La réponse aux questions posées est donc multiple au même titre que les questions sont multifactorielles.

La première réponse est de changer ce régime politique qui dépassé et inapte à résoudre la problématique à la fois sociale et sociétale. Sociale car ce ne sont pas des lois qui changent une société mais la société elle-meme pour autant que ses membres soient à la fois concernés et responsables.

La deuxième est de remettre en marche l'appareil éducatif qui a été totalement perverti par le mirage des 80% de succès au BAC imaginé et mis en place par un intellectuel lui-même incapable de créer quelque entreprise que ce soit. A une exception près, celle dédiée à a sa réussite personnelle. Même si elle a été obtenue par le mensonge et qu'elle c'est poursuivie 14 longues années durant dans le mensonge, notamment sur sa santé. Mais reconnaissons-lui un sens de l'Etat que les clowns qui lui ont succédé n'ont pas et n'ont jamais eu.

L'explosion des banlieues c'est même accéléré par cette politique irresponsable car les jeunes les plus concernés ont suivi un cursus totalement théorique dont l'issue est le chômage.

Le parcours de tous ces jeune endoctrinés sont issus des mêmes milieux et pour les mêmes raisons. La réponse n'est pas une assimilation inversée comme celle à laquelle certains fantoches aiment à se livrer par pure démagogie. Ce pays ne peut s'en sortir qu'en menant une réelle politique d'intégration qui passe par l'apprentissage obligatoire de notre langue et des règles qui prévalent en démocratie. Cela dès le plus jeune âge. Et lorsque le noyau familial montre des limites, intégrer les parents au processus.

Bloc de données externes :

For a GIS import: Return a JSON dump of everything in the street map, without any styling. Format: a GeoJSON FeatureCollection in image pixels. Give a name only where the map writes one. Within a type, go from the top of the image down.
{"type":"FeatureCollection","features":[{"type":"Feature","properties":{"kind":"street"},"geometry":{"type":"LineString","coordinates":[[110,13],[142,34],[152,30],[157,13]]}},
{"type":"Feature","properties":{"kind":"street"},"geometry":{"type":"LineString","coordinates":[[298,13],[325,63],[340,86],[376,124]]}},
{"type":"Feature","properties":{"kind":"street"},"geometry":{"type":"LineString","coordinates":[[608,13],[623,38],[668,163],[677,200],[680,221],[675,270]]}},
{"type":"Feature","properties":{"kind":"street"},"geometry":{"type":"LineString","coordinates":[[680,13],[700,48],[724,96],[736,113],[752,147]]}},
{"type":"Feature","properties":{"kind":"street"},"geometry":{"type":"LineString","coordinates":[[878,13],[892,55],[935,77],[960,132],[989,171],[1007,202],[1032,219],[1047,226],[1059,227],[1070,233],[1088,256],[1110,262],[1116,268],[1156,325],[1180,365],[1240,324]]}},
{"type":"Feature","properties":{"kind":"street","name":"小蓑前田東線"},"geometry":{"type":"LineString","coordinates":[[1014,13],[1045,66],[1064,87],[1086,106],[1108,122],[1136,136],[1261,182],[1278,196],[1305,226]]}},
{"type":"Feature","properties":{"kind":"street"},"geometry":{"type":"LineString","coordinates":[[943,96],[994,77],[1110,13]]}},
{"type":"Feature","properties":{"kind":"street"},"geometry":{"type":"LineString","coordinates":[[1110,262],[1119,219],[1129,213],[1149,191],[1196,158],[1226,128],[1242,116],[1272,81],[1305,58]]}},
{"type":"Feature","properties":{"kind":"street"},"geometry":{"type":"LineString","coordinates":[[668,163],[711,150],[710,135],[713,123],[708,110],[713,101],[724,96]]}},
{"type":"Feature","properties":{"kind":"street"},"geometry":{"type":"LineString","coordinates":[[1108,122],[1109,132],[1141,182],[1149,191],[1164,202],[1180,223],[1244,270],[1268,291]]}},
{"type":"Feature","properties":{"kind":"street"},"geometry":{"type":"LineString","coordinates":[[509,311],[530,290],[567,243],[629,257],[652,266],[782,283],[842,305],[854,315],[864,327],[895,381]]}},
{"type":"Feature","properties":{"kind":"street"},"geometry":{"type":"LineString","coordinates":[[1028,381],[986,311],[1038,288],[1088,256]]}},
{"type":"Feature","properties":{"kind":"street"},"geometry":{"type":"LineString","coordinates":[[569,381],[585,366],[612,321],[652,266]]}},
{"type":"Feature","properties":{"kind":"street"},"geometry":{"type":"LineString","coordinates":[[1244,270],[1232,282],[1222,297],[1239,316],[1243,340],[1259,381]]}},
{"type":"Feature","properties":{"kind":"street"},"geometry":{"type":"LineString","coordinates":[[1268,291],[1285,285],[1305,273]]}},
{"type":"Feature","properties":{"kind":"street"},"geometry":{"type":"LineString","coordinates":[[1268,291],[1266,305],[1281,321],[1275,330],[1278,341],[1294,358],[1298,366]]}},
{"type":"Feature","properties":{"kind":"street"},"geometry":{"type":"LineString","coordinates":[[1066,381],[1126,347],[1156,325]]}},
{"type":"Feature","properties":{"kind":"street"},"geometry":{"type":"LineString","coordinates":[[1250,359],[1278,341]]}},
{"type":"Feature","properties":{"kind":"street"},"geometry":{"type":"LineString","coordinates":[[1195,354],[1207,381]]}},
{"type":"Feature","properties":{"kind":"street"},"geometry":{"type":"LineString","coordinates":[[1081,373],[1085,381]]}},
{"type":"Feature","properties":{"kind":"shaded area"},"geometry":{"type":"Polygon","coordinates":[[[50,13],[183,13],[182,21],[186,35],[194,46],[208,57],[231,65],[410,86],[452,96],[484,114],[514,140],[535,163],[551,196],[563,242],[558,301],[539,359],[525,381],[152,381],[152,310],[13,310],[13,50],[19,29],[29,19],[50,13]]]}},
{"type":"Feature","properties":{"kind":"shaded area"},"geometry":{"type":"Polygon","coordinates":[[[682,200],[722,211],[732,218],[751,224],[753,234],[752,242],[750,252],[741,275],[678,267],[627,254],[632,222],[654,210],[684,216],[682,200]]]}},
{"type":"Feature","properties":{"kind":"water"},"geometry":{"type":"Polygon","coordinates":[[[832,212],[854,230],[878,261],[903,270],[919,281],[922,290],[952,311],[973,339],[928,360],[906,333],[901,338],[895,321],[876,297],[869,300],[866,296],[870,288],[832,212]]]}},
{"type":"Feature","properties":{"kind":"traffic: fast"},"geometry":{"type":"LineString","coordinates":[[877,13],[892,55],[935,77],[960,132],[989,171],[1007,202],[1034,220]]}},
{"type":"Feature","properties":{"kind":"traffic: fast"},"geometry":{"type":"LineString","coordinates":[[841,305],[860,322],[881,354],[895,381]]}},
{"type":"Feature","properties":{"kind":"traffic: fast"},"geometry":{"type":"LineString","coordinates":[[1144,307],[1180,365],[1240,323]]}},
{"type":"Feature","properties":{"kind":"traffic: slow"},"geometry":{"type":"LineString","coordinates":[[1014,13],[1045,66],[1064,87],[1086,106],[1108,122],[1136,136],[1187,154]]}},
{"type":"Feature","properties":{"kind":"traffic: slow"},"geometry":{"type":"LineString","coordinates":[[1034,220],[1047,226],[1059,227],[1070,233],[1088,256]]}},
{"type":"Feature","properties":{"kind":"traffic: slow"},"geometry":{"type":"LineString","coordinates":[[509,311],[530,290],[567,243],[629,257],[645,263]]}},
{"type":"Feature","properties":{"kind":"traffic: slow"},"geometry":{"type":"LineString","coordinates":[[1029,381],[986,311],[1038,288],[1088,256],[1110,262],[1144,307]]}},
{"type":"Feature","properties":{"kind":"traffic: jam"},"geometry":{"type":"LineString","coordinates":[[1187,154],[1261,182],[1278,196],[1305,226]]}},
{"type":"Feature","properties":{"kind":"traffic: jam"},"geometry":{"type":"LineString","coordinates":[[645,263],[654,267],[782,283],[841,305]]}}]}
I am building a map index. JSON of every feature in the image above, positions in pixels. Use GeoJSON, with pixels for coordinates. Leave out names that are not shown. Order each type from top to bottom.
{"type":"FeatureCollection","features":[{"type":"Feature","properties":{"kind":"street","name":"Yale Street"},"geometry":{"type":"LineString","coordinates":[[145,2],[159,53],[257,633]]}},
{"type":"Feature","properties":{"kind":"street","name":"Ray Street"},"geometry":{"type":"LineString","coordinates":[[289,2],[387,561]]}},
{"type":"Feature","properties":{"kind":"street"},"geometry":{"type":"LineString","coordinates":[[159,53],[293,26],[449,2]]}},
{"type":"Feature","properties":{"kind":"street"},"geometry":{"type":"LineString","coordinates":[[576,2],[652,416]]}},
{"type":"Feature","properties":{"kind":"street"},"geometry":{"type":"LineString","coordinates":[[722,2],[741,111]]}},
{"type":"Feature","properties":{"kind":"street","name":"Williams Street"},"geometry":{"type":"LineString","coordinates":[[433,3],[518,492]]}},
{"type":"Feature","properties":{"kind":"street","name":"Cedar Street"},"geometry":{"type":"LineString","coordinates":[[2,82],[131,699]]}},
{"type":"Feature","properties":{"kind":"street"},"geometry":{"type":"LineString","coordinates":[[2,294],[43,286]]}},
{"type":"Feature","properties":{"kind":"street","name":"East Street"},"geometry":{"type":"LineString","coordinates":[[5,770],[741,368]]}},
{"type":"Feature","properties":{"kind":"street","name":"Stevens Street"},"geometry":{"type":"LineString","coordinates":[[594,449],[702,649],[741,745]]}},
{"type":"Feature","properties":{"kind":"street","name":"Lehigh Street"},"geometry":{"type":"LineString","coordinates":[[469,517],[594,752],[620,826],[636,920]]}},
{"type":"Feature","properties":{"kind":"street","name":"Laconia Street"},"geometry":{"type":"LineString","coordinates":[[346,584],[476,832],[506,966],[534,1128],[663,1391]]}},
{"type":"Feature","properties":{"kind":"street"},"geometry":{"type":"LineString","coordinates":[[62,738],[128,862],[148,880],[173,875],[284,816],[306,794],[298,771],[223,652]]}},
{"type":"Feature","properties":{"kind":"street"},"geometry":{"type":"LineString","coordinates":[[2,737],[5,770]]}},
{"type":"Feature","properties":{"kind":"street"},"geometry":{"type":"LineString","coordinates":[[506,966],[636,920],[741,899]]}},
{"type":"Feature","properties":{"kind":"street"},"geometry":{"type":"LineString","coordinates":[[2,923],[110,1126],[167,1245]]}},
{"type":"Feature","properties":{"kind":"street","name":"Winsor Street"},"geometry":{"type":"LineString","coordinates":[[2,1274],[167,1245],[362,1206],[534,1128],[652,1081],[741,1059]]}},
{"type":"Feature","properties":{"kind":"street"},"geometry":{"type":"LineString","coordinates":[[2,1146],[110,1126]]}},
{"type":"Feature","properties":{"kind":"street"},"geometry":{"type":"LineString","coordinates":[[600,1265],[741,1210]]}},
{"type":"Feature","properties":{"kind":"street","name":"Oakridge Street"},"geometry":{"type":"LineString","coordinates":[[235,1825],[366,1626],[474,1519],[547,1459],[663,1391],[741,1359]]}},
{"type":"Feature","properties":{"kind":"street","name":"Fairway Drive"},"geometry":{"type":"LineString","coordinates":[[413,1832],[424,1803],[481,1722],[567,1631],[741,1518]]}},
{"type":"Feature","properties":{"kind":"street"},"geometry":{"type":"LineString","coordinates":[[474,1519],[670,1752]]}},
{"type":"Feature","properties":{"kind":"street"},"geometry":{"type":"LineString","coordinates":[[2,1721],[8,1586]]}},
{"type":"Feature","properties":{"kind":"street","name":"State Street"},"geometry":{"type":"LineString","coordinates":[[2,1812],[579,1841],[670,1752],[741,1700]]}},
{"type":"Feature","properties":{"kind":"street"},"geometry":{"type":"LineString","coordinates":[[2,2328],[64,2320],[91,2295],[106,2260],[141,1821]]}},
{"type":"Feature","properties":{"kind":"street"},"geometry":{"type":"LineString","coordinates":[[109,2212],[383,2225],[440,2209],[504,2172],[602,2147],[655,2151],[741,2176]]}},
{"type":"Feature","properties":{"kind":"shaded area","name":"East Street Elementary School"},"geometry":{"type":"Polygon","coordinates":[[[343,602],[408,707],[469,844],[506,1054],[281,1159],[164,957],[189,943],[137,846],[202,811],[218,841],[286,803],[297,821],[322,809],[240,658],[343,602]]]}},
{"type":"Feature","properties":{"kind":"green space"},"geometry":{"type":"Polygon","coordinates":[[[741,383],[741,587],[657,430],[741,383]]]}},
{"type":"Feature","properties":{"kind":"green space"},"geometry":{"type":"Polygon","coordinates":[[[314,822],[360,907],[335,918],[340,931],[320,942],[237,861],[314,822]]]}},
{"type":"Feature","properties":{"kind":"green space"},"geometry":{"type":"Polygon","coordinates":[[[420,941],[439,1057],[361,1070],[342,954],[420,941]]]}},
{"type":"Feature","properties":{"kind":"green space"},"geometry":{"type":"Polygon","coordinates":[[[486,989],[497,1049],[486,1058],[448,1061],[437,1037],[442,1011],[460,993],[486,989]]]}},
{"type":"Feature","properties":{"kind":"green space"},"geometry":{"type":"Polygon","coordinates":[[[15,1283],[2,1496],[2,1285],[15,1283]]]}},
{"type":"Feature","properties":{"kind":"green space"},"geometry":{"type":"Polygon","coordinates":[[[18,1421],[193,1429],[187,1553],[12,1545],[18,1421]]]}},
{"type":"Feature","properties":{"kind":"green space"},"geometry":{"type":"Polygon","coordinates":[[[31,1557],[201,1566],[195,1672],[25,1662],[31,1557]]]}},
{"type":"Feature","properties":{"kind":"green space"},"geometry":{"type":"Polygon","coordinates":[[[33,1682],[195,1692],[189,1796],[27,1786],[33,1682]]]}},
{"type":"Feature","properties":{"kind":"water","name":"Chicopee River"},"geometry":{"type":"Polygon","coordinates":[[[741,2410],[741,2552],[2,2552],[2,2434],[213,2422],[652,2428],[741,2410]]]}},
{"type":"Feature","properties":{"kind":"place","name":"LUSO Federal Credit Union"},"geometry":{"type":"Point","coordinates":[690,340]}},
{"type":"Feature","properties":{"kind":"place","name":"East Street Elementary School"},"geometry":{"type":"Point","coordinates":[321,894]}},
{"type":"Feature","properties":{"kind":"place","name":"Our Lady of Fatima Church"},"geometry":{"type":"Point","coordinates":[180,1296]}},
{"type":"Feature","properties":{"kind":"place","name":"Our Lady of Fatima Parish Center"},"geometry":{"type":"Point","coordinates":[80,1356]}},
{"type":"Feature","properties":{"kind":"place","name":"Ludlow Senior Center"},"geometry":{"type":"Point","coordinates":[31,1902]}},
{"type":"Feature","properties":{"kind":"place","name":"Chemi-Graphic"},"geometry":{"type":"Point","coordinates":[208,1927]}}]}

Pour que la démocratie fonctionne et mérite ce label, tout le monde doit pouvoir accéder aux leviers de commande selon nos règles, Us & Coutumes, tout le monde doit recevoir une formation qualifiante. Ce dernier point implique que les plus gros pourvoyeur d'emplois, la grande distribution soit remise au pas et cesse d'exploiter les employés au profit d'une poignée de nababs.

Il est surtout temps de mettre un point final à la politique monétaire de la dette qui ne profite qu'une infime minorité Cette minorité contrôle les Etats par la dette. C'est la stratégie inaugurée par le premier barons de Rothschild "donnez-moi le contrôle de la dette et je me moque de ceux qui font les lois".

Tant et aussi longtemps que nous remettrons pas ce système financier à plat, et réduit ses acteurs au silence, notre monde ne pourra qu'aller de décadence en décadence. C'est d'ailleurs la source principale d'enrichissement des cette mafia dont le centre opérationnel est "Wallshington".

Ne pas agir sur ces différents plans relève du laxisme et non pas de la compréhension. Cette dernière n'a de place que lorsque le respect est installé.